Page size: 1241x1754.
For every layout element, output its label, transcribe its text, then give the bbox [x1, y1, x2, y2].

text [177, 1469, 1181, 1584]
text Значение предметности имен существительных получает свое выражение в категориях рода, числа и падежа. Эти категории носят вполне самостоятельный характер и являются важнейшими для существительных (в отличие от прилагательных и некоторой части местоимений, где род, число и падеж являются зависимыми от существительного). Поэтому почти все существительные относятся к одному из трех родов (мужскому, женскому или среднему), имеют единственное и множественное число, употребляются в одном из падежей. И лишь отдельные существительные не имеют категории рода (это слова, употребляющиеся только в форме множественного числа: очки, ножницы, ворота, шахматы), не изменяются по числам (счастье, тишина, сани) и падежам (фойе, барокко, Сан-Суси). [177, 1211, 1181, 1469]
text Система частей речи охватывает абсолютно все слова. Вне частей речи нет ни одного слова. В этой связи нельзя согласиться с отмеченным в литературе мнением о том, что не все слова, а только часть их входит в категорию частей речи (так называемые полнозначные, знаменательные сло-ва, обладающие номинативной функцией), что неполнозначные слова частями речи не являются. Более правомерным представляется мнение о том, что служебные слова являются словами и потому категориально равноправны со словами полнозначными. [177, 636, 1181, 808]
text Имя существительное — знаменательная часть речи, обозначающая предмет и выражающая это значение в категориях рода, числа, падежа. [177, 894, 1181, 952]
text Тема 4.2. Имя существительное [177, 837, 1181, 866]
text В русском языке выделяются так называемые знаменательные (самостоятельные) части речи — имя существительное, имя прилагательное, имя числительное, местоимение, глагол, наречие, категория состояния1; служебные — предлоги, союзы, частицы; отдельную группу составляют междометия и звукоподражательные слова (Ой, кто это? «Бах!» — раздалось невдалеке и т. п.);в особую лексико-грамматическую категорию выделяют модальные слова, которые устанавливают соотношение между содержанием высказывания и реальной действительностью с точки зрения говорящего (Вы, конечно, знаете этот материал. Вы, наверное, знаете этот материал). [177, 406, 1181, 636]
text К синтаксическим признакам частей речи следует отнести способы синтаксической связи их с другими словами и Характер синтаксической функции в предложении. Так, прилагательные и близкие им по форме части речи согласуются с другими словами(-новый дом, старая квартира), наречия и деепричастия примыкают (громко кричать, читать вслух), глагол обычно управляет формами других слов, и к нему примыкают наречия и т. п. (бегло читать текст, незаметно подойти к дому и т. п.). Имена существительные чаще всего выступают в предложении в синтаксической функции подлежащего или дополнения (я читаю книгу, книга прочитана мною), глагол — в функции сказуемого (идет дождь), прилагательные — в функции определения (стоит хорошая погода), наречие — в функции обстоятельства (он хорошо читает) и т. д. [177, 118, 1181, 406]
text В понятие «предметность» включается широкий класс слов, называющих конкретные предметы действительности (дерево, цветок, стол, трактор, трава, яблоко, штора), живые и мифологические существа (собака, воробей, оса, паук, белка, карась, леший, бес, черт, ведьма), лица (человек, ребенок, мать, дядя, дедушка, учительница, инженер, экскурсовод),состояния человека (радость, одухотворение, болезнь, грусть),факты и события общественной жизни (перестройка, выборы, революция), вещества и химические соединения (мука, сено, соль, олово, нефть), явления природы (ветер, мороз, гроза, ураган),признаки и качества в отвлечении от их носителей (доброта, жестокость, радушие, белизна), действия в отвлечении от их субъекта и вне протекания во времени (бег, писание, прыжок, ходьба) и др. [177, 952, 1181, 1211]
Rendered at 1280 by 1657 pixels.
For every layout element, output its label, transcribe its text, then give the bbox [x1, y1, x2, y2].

### TASK DETAILS
Using the records above, output exactly the lines from the one containing "Rendered at 1280 by 1657 pixels." through the last line, and no others.

### COMPLETED EXERCISE
Rendered at 1280 by 1657 pixels.
For every layout element, output its label, transcribe its text, then give the bbox [x1, y1, x2, y2].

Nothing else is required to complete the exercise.